The movie 8 BIT: A Documentary about Art and Videogames, which I discussed here last winter, premieres at the Museum of Modern Art on October 7, 2006. The film has a website, and you can view a trailer here (YouTube) or here (Quicktime). This is what I posted about it previously:
Last night vertexList gallery hosted a semi-private screening of the documentary film 8 BIT, directed by the gallery's proprietor Marcin Ramocki and produced by Justin Strawhand, who did the cinematography. The subject is art and the video game, but several distinct cultures and subcultures overlap: the big three being conceptual art, gamers, and electronic music but within that the demoscene, chiptunes, gameboy music, and miscellaneous odd hacks. It's a PBS-quality collection of talking head interviews (including yours truly wearing a suit jacket and doing his best critic impersonation), interspersed with concert footage, video clips, and a kaleidoscope of stills that underscore and comment on things being said in the interviews.Expect more plugs as the date approaches.

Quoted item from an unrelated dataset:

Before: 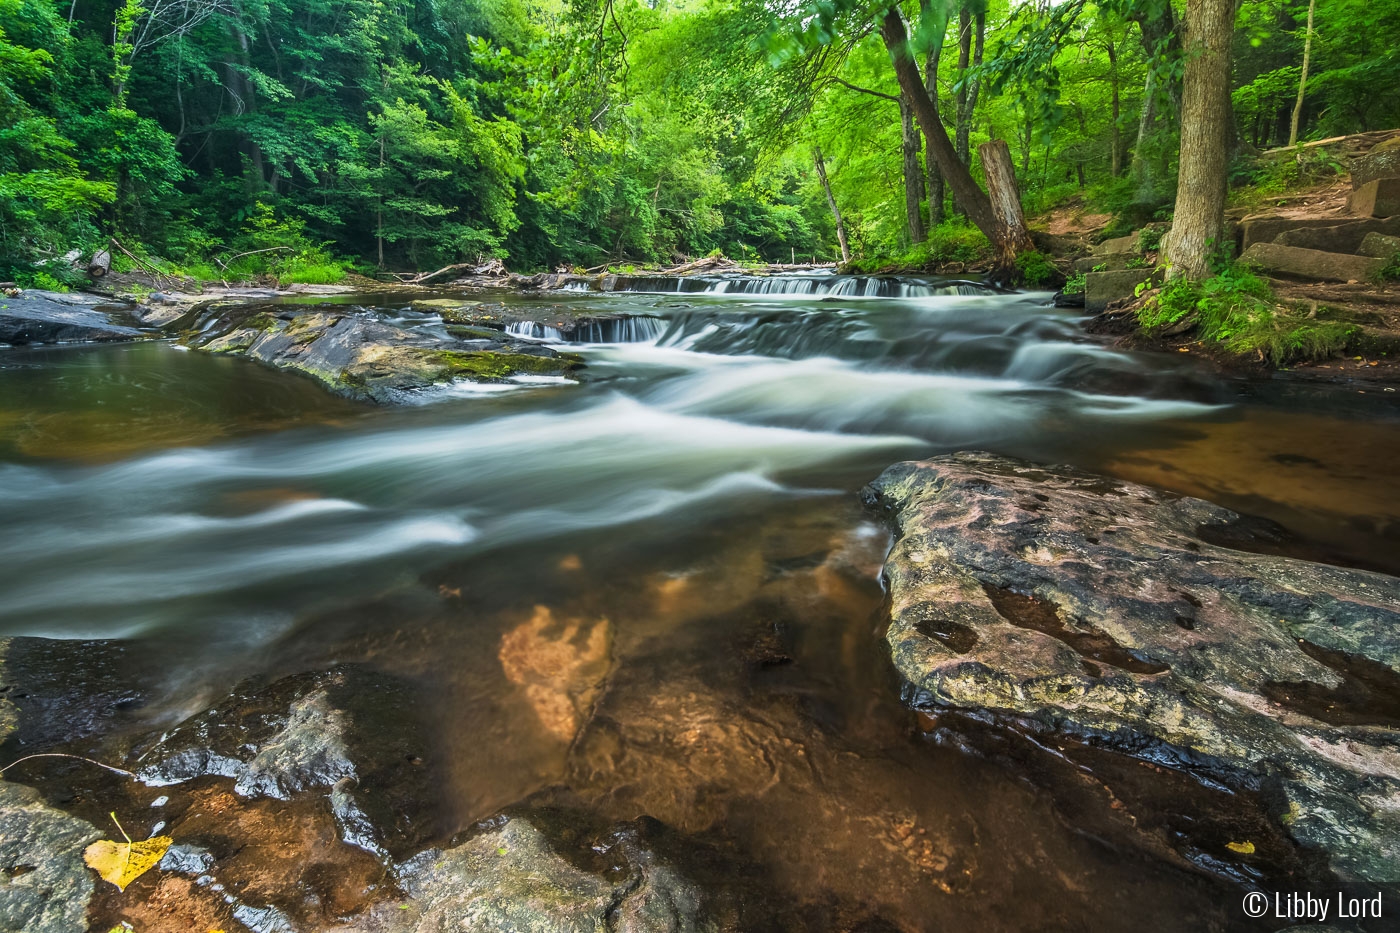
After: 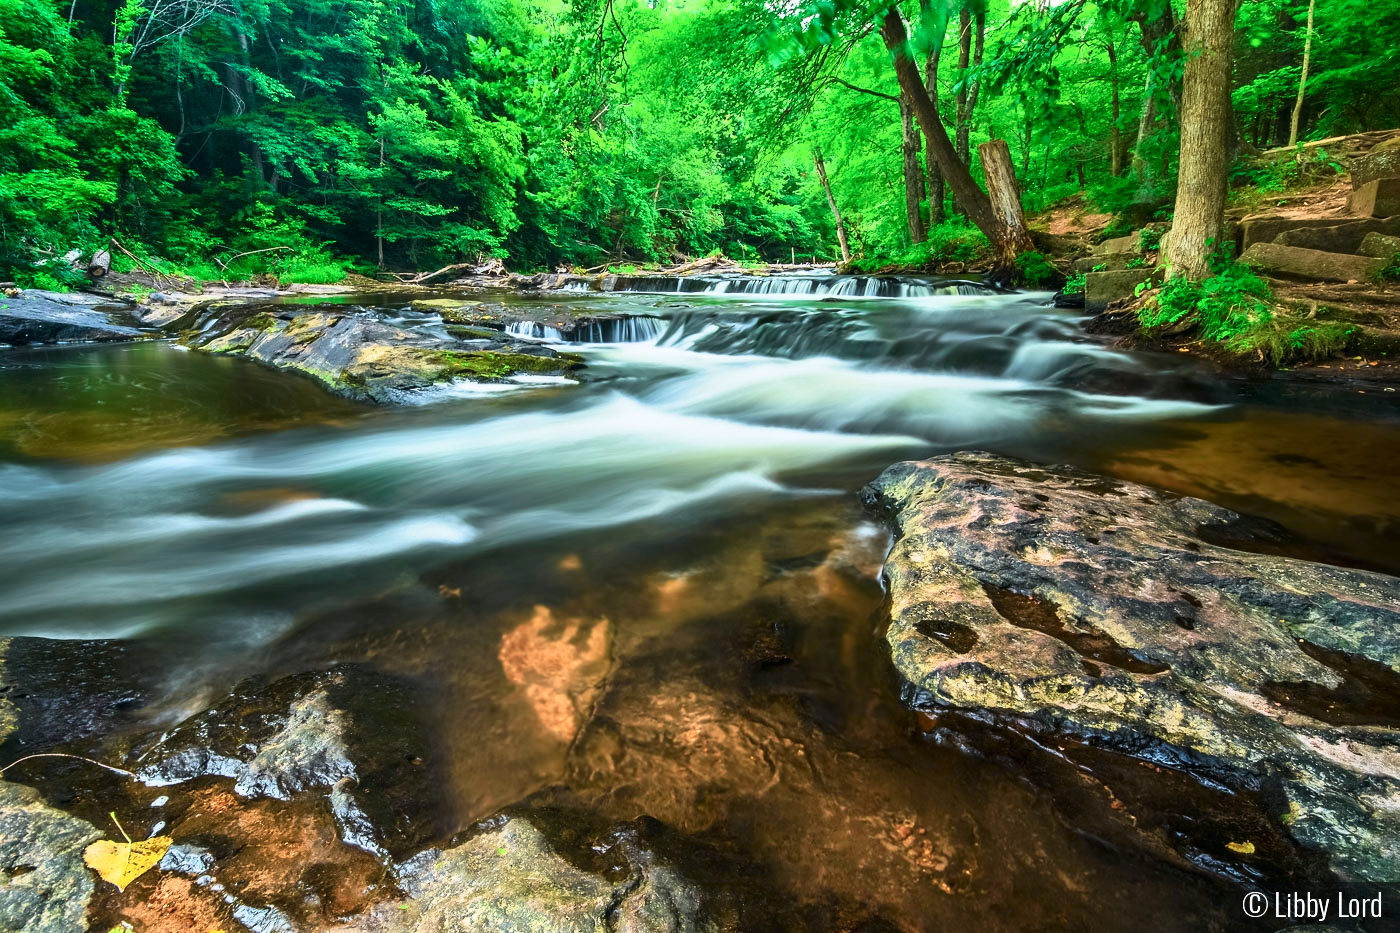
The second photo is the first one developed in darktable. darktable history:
tone curve: curves: ch0 [(0, 0) (0.051, 0.021) (0.11, 0.069) (0.249, 0.235) (0.452, 0.526) (0.596, 0.713) (0.703, 0.83) (0.851, 0.938) (1, 1)]; ch1 [(0, 0) (0.1, 0.038) (0.318, 0.221) (0.413, 0.325) (0.443, 0.412) (0.483, 0.474) (0.503, 0.501) (0.516, 0.517) (0.548, 0.568) (0.569, 0.599) (0.594, 0.634) (0.666, 0.701) (1, 1)]; ch2 [(0, 0) (0.453, 0.435) (0.479, 0.476) (0.504, 0.5) (0.529, 0.537) (0.556, 0.583) (0.584, 0.618) (0.824, 0.815) (1, 1)], color space Lab, independent channels, preserve colors none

Highlights include the stage appearances of Tree Wave and Bodenstandig 2000 at Jeffrey Deitch last spring [above photo], Cory Arcangel discoursing on Nintendo cracking and the different types of synthesizer sounds in '80s computers, Alex Galloway's explanation of his Nam Jun Paik-like physical hacks bringing out the inherent flaws and coding errors in console games, footage from Eddo Stern's trippy, deconstructed Vietnam war game landscapes, Joe McKay on Audio Pong and the attempted or presumed realism of early hockey games, and it must be said, my withering putdown of gameboy music followed by Nullsleep telling me to fuck off from the stage at Deitch. A movie with an eternally adolescent pursuit at its core just wouldn't be complete without a good food fight.